TASK INPUT =>
○ ○ ○ ○ ○ ○ ○

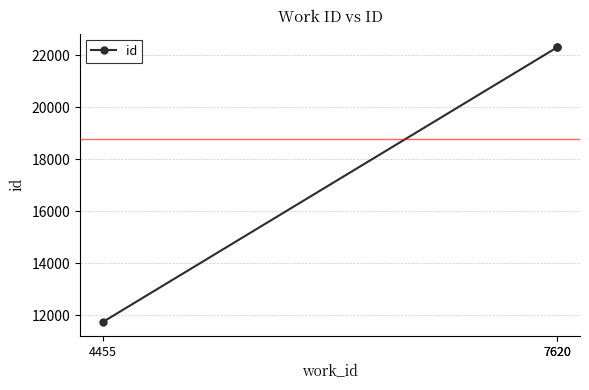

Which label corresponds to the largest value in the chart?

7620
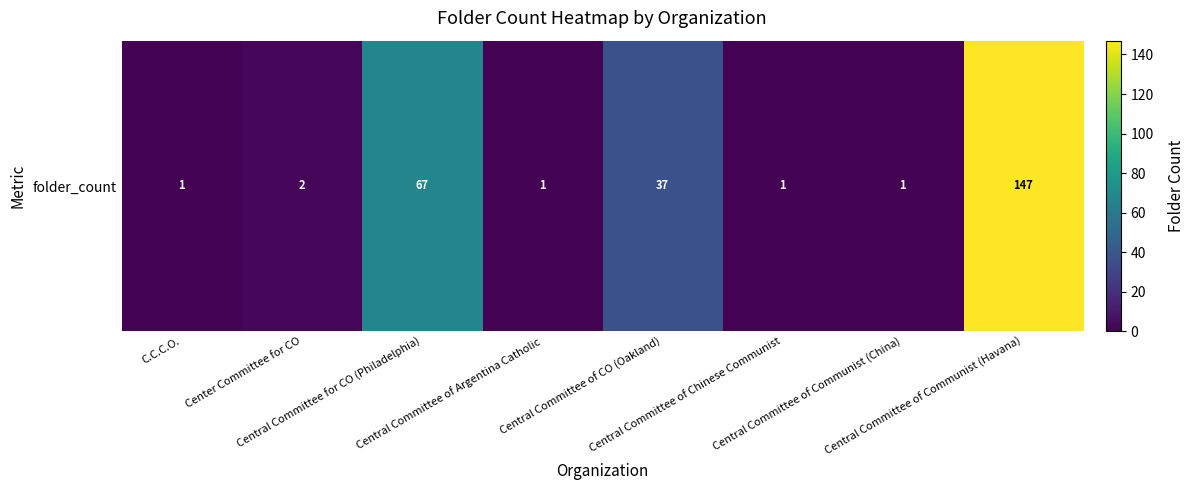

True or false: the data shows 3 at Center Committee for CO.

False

○ ○ ○ ○ ○ ○ ○

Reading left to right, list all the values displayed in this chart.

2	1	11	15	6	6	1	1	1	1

○ ○ ○ ○ ○ ○ ○

WHAT NEEDS TO BE DONE => List every line above that contains the word "chart".

SOLUTION BELOW =>
Which label corresponds to the largest value in the chart?
Reading left to right, list all the values displayed in this chart.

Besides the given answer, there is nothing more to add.